Howard Campbell, Gleaner Writer
Veteran New York City disc jockey, Lister Hewan-Lowe, was head of Artiste and Repertoire at Island Records affiliate Mango Records in 1979 when he met Lincoln 'Sugar' Minott.
At the time, the singer, who died on Saturday, was shopping his Black Roots album.
"It was an amazing album, it was like a hit record," Hewan-Lowe told The Gleaner.
He said Minott was a unique performer.
"The way he looked, the way he sounded was just different," Hewan-Lowe said.
Black Roots, which contained songs like Hard Time Pressure and River Jordan, was distributed by Mango and is regarded by many critics as Sugar Minott's finest work. It was reissued by the Universal Music Group in 2004.
Minott also made his mark as a producer. Singers Junior Reid, Tenor Saw, Nitty Gritty, Tristan Palmer, Little John and Barry Brown all recorded for his Black Roots label. Other performers such as Garnet Silk and Tony Rebel were groomed by his Youthman Promotions company.
The singer Pashon is his daughter. Minott, an affable roots singer helped introduce dancehall music to mainstream radio.
His death on Saturday at the University Hospital of the West Indies came after he was admitted on Friday.
No funeral arrangements have been announced.
The 54-year-old's wife, Maxine Stowe, told The Gleaner that the singer had suffered from breathing complications for the last six months, though several tests done on the singer were inconclusive.

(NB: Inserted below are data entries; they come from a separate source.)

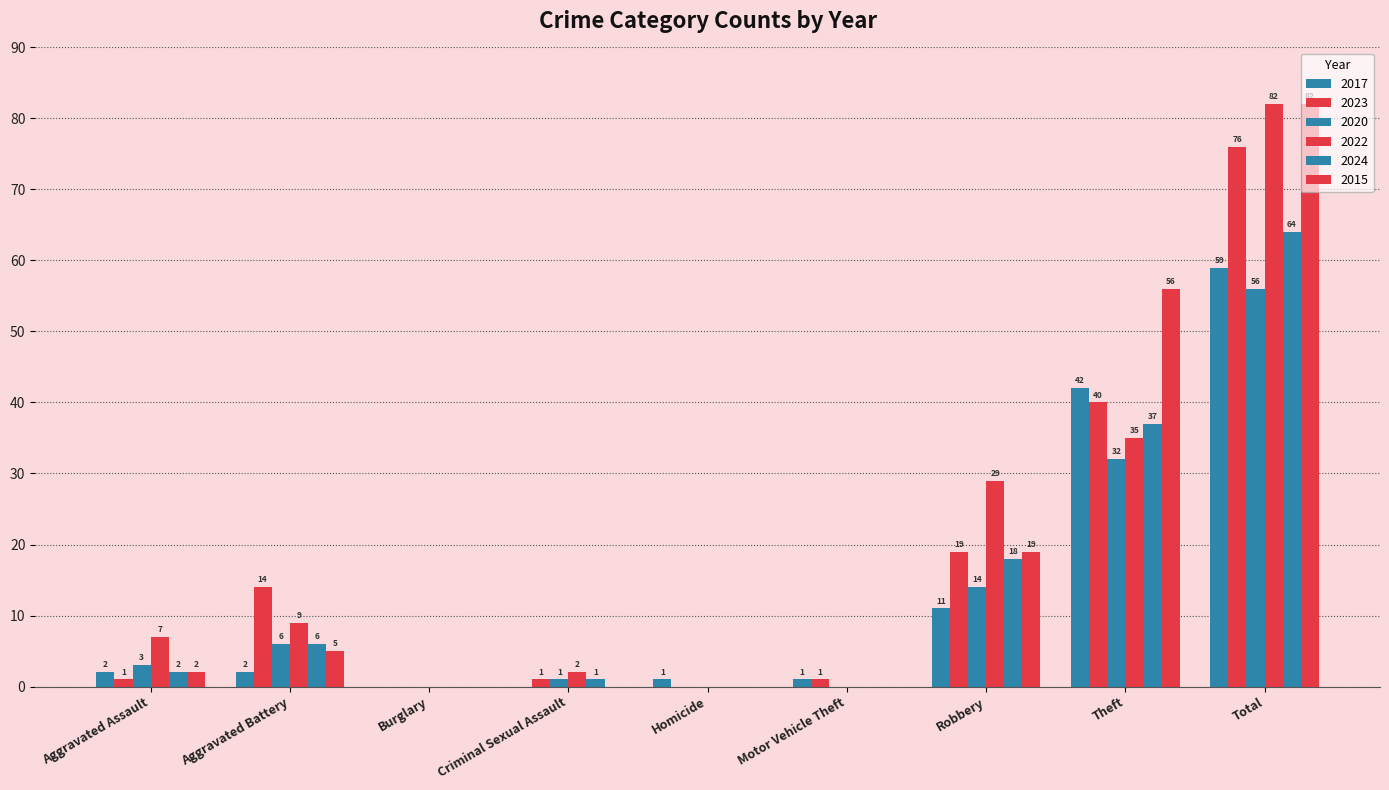

How many positive values does the 2024 series have?

6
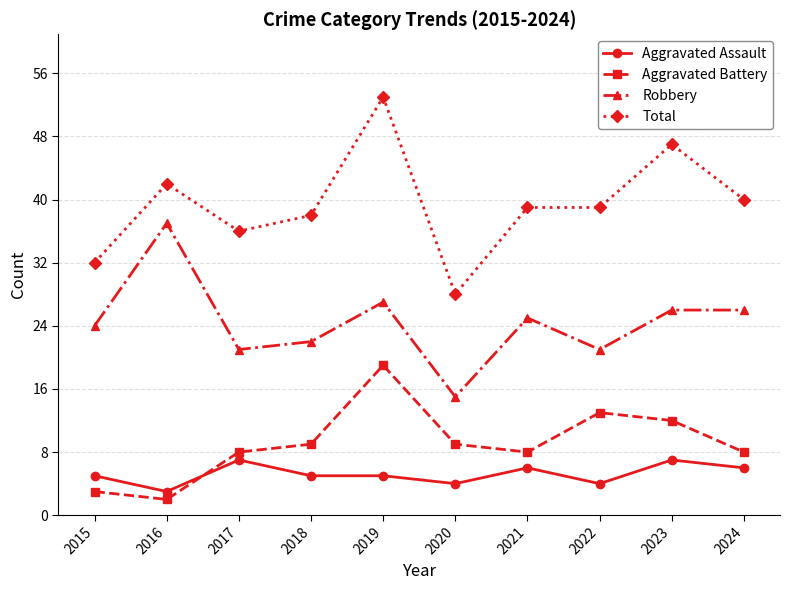

What is the total value across all series at 2015?

64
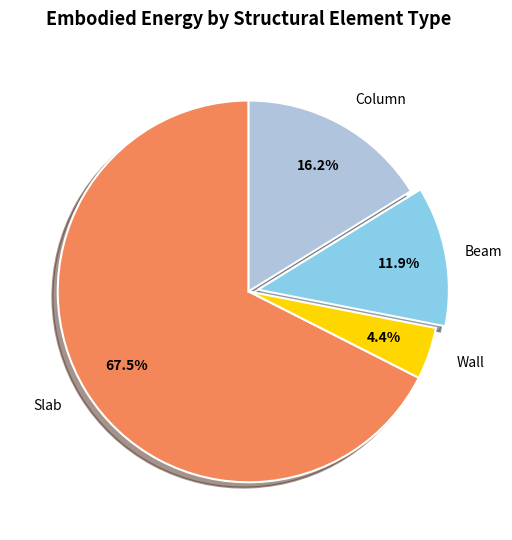

Is there any slice that represents more than half of the pie?

Yes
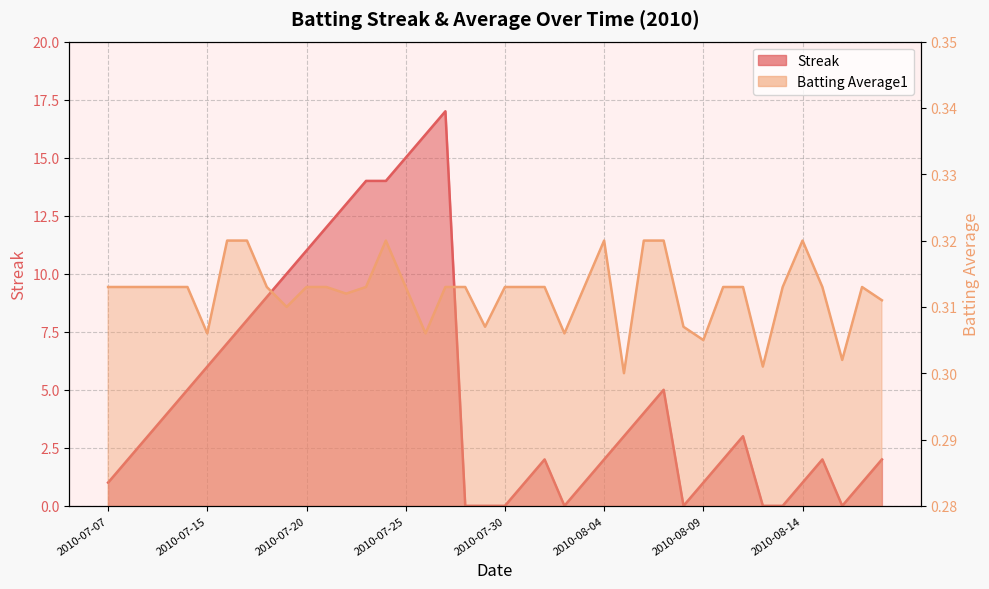

After their last crossing, which series has the higher values: Streak or Batting Average1?

Streak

"He was frustrated that they were unable to find out what was wrong with him," Stowe said.
Sugar Minott was one of the most influential figures in underground reggae during the late 1970s and early 1980s. He broke through on the sound system circuit with songs like Ruff Ole Life, River Jordan, Vanity and Mr DC.
In the 1980s, he began working with established producers such as Sly Dunbar and Robbie Shakespeare, and Winston 'Niney' Holness.
Herbman Hustling, produced by the former, became his first big radio hit while Holness' No Vacancy also fared well on the airwaves.
Minott's biggest seller, however, was a cover of the Jackson Five's Good Thing Going which peaked at number four on the British national charts in 1981.